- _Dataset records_
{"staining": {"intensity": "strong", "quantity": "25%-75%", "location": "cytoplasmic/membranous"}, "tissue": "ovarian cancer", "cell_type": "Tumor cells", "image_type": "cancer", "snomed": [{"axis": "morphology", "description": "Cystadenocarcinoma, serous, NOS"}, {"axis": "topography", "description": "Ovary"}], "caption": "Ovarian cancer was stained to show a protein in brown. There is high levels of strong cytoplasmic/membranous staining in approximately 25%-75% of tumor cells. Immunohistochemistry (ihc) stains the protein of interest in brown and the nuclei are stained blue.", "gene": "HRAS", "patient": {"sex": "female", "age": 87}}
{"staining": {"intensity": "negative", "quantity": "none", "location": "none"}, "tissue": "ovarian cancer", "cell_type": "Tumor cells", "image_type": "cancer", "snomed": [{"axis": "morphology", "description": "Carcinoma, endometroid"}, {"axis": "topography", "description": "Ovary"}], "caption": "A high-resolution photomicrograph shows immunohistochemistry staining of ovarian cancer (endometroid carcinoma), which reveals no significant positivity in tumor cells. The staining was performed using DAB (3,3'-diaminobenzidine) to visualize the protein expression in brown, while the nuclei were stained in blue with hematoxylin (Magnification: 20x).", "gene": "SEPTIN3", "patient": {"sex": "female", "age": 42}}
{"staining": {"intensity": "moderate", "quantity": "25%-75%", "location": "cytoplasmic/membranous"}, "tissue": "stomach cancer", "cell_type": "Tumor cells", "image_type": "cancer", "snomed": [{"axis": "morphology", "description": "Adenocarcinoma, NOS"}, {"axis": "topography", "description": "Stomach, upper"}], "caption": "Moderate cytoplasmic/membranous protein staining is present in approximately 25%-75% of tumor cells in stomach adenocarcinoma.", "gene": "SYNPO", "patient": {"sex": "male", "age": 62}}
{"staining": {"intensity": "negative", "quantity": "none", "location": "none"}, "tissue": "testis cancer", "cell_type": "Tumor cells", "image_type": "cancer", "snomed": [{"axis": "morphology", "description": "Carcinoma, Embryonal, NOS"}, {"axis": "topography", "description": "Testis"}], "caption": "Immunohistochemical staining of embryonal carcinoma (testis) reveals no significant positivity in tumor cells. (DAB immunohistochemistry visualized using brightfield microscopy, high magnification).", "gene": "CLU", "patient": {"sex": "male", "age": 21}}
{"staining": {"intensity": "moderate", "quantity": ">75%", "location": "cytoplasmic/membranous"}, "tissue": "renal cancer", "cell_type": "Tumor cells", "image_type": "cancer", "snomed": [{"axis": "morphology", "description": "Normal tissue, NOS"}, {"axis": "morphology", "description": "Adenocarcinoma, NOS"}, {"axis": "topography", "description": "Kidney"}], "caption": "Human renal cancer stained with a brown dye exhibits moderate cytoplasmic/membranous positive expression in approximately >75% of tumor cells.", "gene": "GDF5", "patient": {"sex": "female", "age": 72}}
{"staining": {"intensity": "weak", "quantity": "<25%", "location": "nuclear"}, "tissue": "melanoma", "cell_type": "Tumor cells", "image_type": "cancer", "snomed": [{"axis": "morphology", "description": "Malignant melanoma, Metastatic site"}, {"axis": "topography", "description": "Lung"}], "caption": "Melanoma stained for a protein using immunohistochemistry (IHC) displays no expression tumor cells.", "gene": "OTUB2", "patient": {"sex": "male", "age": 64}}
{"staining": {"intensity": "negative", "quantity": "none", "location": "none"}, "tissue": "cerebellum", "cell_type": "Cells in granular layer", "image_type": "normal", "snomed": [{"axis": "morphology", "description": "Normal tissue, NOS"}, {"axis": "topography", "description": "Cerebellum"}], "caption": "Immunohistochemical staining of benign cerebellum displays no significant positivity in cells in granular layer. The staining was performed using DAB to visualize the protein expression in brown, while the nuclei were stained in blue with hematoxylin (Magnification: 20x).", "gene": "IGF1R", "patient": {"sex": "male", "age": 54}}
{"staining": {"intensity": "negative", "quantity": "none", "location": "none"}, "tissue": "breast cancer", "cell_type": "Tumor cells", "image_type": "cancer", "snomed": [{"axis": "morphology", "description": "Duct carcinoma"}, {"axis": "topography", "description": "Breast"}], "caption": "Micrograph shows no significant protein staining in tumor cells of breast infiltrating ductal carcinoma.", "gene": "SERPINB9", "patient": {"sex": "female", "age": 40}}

- _TASK REQUIREMENTS_
Please restate every line of the records exactly.

- _RESPONSE_
{"staining": {"intensity": "strong", "quantity": "25%-75%", "location": "cytoplasmic/membranous"}, "tissue": "ovarian cancer", "cell_type": "Tumor cells", "image_type": "cancer", "snomed": [{"axis": "morphology", "description": "Cystadenocarcinoma, serous, NOS"}, {"axis": "topography", "description": "Ovary"}], "caption": "Ovarian cancer was stained to show a protein in brown. There is high levels of strong cytoplasmic/membranous staining in approximately 25%-75% of tumor cells. Immunohistochemistry (ihc) stains the protein of interest in brown and the nuclei are stained blue.", "gene": "HRAS", "patient": {"sex": "female", "age": 87}}
{"staining": {"intensity": "negative", "quantity": "none", "location": "none"}, "tissue": "ovarian cancer", "cell_type": "Tumor cells", "image_type": "cancer", "snomed": [{"axis": "morphology", "description": "Carcinoma, endometroid"}, {"axis": "topography", "description": "Ovary"}], "caption": "A high-resolution photomicrograph shows immunohistochemistry staining of ovarian cancer (endometroid carcinoma), which reveals no significant positivity in tumor cells. The staining was performed using DAB (3,3'-diaminobenzidine) to visualize the protein expression in brown, while the nuclei were stained in blue with hematoxylin (Magnification: 20x).", "gene": "SEPTIN3", "patient": {"sex": "female", "age": 42}}
{"staining": {"intensity": "moderate", "quantity": "25%-75%", "location": "cytoplasmic/membranous"}, "tissue": "stomach cancer", "cell_type": "Tumor cells", "image_type": "cancer", "snomed": [{"axis": "morphology", "description": "Adenocarcinoma, NOS"}, {"axis": "topography", "description": "Stomach, upper"}], "caption": "Moderate cytoplasmic/membranous protein staining is present in approximately 25%-75% of tumor cells in stomach adenocarcinoma.", "gene": "SYNPO", "patient": {"sex": "male", "age": 62}}
{"staining": {"intensity": "negative", "quantity": "none", "location": "none"}, "tissue": "testis cancer", "cell_type": "Tumor cells", "image_type": "cancer", "snomed": [{"axis": "morphology", "description": "Carcinoma, Embryonal, NOS"}, {"axis": "topography", "description": "Testis"}], "caption": "Immunohistochemical staining of embryonal carcinoma (testis) reveals no significant positivity in tumor cells. (DAB immunohistochemistry visualized using brightfield microscopy, high magnification).", "gene": "CLU", "patient": {"sex": "male", "age": 21}}
{"staining": {"intensity": "moderate", "quantity": ">75%", "location": "cytoplasmic/membranous"}, "tissue": "renal cancer", "cell_type": "Tumor cells", "image_type": "cancer", "snomed": [{"axis": "morphology", "description": "Normal tissue, NOS"}, {"axis": "morphology", "description": "Adenocarcinoma, NOS"}, {"axis": "topography", "description": "Kidney"}], "caption": "Human renal cancer stained with a brown dye exhibits moderate cytoplasmic/membranous positive expression in approximately >75% of tumor cells.", "gene": "GDF5", "patient": {"sex": "female", "age": 72}}
{"staining": {"intensity": "weak", "quantity": "<25%", "location": "nuclear"}, "tissue": "melanoma", "cell_type": "Tumor cells", "image_type": "cancer", "snomed": [{"axis": "morphology", "description": "Malignant melanoma, Metastatic site"}, {"axis": "topography", "description": "Lung"}], "caption": "Melanoma stained for a protein using immunohistochemistry (IHC) displays no expression tumor cells.", "gene": "OTUB2", "patient": {"sex": "male", "age": 64}}
{"staining": {"intensity": "negative", "quantity": "none", "location": "none"}, "tissue": "cerebellum", "cell_type": "Cells in granular layer", "image_type": "normal", "snomed": [{"axis": "morphology", "description": "Normal tissue, NOS"}, {"axis": "topography", "description": "Cerebellum"}], "caption": "Immunohistochemical staining of benign cerebellum displays no significant positivity in cells in granular layer. The staining was performed using DAB to visualize the protein expression in brown, while the nuclei were stained in blue with hematoxylin (Magnification: 20x).", "gene": "IGF1R", "patient": {"sex": "male", "age": 54}}
{"staining": {"intensity": "negative", "quantity": "none", "location": "none"}, "tissue": "breast cancer", "cell_type": "Tumor cells", "image_type": "cancer", "snomed": [{"axis": "morphology", "description": "Duct carcinoma"}, {"axis": "topography", "description": "Breast"}], "caption": "Micrograph shows no significant protein staining in tumor cells of breast infiltrating ductal carcinoma.", "gene": "SERPINB9", "patient": {"sex": "female", "age": 40}}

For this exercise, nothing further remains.